● Supplied passage
Now, though, a Seattle-based company called Glowforge is poised to change all that. Glowforge is offering an innovative wireless laser cutter/engraver, which works with design software on a desktop PC just like a 3-D printer would, but also stores plans and data in the cloud. The whole package could cost as little as $2,400.
“With Glowforge, you’ll put a piece of material like leather, wood, or acrylic in the machine and it carves out your product using laser light,” the company’s website explains. “The technical name for the category of tools that includes Glowforge is a CNC laser cutter engraver, but that’s a mouthful, so we call it a 3-D laser printer.”
If you’re thinking that sounds like a pretty cool gadget for your workshop, a lot of other people have the same inclination. Glowforge smashed the crowdfunding record for a tech startup in October 2015 when in less than 30 days it raised $27.9 million in pre-orders, including $2 million in less than 24 hours. Since then, Glowforge has run into some delays, which it says were caused by the need to do additional product testing. It now plans to ship its first machines in December 2016.
Steve Morris, a mechanical engineer and aerodynamics expert who has designed sailboats for the America’s Cup competition and now runs Catylator Makerspace in Silver Spring, Maryland, explains that subtractive manufacturing with a laser cutter is significantly different from 3D printing. He says you wouldn’t necessarily use it for the same sorts of jobs. “3D printing enables you to gradually build three-dimensional objects,” he says. “A laser cutter is really more two-dimensional. You’re starting with the material and cutting pieces out.”

● Requirements
(a) From the Glowforge text, copy the part between "Now, though, a" and "little as $2,400.", inclusive.
(b) Answer these from the Glowforge text:
(i) How much did Glowforge raise in pre-orders in October 2015?
(ii) Where is the makerspace that Steve Morris runs?
(iii) What name does the company give its machine instead of "CNC laser cutter engraver"?
(c) Tell whether each statement agrees with the Glowforge text. Answer yes or no and quote the words that decide it.
(i) Glowforge is based in Seattle.
(ii) The whole package costs at least $5,000.
(iii) Steve Morris says a laser cutter is used for the same jobs as a 3D printer.

● Supplied data
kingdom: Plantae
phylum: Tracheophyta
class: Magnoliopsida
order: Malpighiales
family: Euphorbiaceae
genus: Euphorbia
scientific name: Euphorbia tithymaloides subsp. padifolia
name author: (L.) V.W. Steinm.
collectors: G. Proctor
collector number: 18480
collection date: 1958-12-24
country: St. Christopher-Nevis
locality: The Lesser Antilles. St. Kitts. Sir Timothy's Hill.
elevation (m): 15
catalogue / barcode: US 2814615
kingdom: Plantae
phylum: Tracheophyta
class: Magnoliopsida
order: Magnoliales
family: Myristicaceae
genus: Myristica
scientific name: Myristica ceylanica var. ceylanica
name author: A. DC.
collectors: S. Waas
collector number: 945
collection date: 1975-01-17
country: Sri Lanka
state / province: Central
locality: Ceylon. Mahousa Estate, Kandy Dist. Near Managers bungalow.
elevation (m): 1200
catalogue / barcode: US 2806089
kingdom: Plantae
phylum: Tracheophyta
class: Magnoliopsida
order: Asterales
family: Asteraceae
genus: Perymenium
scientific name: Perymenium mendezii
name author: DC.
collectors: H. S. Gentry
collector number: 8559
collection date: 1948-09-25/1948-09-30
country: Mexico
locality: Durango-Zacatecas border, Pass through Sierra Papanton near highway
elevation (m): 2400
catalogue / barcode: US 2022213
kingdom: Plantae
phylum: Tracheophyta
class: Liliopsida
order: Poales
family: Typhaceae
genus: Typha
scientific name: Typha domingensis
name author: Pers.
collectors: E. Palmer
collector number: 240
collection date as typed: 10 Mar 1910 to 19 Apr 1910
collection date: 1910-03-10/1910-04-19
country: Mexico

● Results for each task
(a)
Now, though, a Seattle-based company called Glowforge is poised to change all that. Glowforge is offering an innovative wireless laser cutter/engraver, which works with design software on a desktop PC just like a 3-D printer would, but also stores plans and data in the cloud. The whole package could cost as little as $2,400.

(b)
(i) $27.9 million
(ii) Silver Spring, Maryland
(iii) A 3-D laser printer

(c)
(i) Yes: "a Seattle-based company called Glowforge"
(ii) No: "The whole package could cost as little as $2,400."
(iii) No: "He says you wouldn’t necessarily use it for the same sorts of jobs."